Micronucleus is an excellent genotoxic biomarker [15, 20]; therefore, the staining technique with acridine orange helps differentiate micronucleated cells. The evaluation of micronucleus frequencies in vivo is one of the primary genotoxicity tests recommended internationally by regulatory agencies for product safety assessment . Based on the international working group that evaluates the micronucleus test, this should be used when no signs of toxicity at maximal possible concentration are seen [22, 23]. Accordingly, from the acute toxicity test, the dose of 250 mg/kg was selected for the genotoxicity test .
This is the first study on the genotoxicity of the ethanolic avocado seed extract. The micronucleus induction with the P. americana seed extract showed no statistical difference with regard to the negative control, but with regard to the positive control it did.
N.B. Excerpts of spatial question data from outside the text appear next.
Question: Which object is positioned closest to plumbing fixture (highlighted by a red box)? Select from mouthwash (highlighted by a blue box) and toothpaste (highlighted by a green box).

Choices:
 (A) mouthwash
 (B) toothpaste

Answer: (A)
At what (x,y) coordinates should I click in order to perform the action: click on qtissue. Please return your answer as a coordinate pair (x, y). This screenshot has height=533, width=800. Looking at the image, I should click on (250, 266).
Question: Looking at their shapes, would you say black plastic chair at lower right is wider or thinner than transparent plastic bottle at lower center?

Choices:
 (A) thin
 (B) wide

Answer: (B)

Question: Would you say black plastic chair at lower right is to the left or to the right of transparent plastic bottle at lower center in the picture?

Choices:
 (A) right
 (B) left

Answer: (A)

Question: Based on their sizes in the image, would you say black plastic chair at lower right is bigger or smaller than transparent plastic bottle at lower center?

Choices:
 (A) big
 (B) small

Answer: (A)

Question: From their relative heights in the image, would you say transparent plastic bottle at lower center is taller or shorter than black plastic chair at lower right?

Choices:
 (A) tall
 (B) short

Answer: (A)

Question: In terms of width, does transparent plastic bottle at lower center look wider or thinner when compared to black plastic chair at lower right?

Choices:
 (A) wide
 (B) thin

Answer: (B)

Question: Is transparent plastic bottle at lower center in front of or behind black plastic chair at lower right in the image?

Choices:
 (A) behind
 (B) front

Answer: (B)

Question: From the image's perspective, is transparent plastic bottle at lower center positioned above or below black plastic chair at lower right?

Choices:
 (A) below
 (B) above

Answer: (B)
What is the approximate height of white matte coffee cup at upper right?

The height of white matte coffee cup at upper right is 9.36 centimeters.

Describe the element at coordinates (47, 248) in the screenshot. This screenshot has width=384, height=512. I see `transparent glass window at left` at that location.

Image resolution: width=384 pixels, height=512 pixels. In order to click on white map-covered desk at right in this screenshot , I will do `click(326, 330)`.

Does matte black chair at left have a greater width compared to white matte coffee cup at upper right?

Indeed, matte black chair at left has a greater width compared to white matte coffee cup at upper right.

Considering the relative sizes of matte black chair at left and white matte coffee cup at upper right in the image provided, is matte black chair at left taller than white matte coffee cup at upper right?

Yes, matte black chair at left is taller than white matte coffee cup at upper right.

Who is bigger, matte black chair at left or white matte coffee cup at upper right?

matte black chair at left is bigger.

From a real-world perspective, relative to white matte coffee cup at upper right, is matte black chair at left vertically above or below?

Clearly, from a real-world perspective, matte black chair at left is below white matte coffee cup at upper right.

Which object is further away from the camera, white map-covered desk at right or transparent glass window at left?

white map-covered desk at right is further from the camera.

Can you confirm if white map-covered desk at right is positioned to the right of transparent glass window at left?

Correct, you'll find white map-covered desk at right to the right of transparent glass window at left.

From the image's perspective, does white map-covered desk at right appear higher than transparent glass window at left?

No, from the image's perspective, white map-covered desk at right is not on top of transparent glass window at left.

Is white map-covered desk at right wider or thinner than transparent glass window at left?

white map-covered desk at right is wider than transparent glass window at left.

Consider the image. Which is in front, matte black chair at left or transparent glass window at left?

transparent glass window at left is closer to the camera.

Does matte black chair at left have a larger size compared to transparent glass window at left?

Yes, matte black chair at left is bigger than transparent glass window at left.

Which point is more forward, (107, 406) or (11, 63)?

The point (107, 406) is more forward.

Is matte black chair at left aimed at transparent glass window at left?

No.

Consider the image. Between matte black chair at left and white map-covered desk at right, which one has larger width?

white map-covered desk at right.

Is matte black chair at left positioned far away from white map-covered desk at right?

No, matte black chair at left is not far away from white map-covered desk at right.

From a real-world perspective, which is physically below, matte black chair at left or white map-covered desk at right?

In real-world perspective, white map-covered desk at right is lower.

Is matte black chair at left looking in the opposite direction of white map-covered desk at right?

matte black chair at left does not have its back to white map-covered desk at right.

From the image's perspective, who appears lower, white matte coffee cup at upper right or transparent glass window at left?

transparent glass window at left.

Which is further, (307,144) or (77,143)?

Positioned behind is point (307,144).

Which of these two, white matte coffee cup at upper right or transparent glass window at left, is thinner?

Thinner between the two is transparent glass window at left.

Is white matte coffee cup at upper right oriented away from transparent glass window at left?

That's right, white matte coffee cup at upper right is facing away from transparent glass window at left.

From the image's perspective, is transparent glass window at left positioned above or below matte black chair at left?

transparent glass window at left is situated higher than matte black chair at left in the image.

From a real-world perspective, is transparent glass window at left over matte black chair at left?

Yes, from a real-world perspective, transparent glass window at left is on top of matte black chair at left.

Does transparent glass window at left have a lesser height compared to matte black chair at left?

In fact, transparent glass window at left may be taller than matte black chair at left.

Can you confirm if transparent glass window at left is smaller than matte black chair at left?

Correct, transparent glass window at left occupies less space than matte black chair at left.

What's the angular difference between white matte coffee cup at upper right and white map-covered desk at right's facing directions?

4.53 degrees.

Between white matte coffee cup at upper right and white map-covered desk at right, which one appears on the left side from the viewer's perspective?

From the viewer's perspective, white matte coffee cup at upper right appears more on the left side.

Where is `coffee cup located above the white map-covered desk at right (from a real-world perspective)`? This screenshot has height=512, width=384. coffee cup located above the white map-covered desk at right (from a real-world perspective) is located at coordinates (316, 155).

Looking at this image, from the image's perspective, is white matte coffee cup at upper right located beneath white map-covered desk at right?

Therefore, it is considered that the P. americana seed extract showed no genotoxic activity with the micronucleus test. There is a study that demonstrates the genotoxicity of the avocado fruit and leaf extracts in human peripheral lymphocytes ; however, this study was carried out in vitro. There are different toxic effects in vitro and in vivo, especially when it is administered orally.
Reports of genotoxicity have revealed that many plants used as food or in traditional medicine have cytotoxic, mutagenic, and genotoxic properties . This indicates the need to understand the toxicological profile of substances that are in direct or indirect contact with humans.
To complement the toxicological profile of the avocado seed extract, it is also necessary to test for other areas of potential damage, such as those related to the immune system and those that alter endocrine function.
The ethanolic extract of the P. americana seed showed an acute toxic effect at concentration starting at 500 mg/kg. In vivo mutagenicity on peripheral blood cells of the seed extract was not observed. However, this study needs to be supported with experimental toxicity studies using isolated compounds. The lack of in vivo genotoxic activity of the extract allows us to hope that the P. americana seed extract could be used as a possible food, cosmetic, or pharmaceutical material.
Conflict of Interests
The authors declare that they have no financial and commercial interests. No conflict of interests has been declared.
The authors would like to thank Tina Coop for helping in the translation of this paper into English.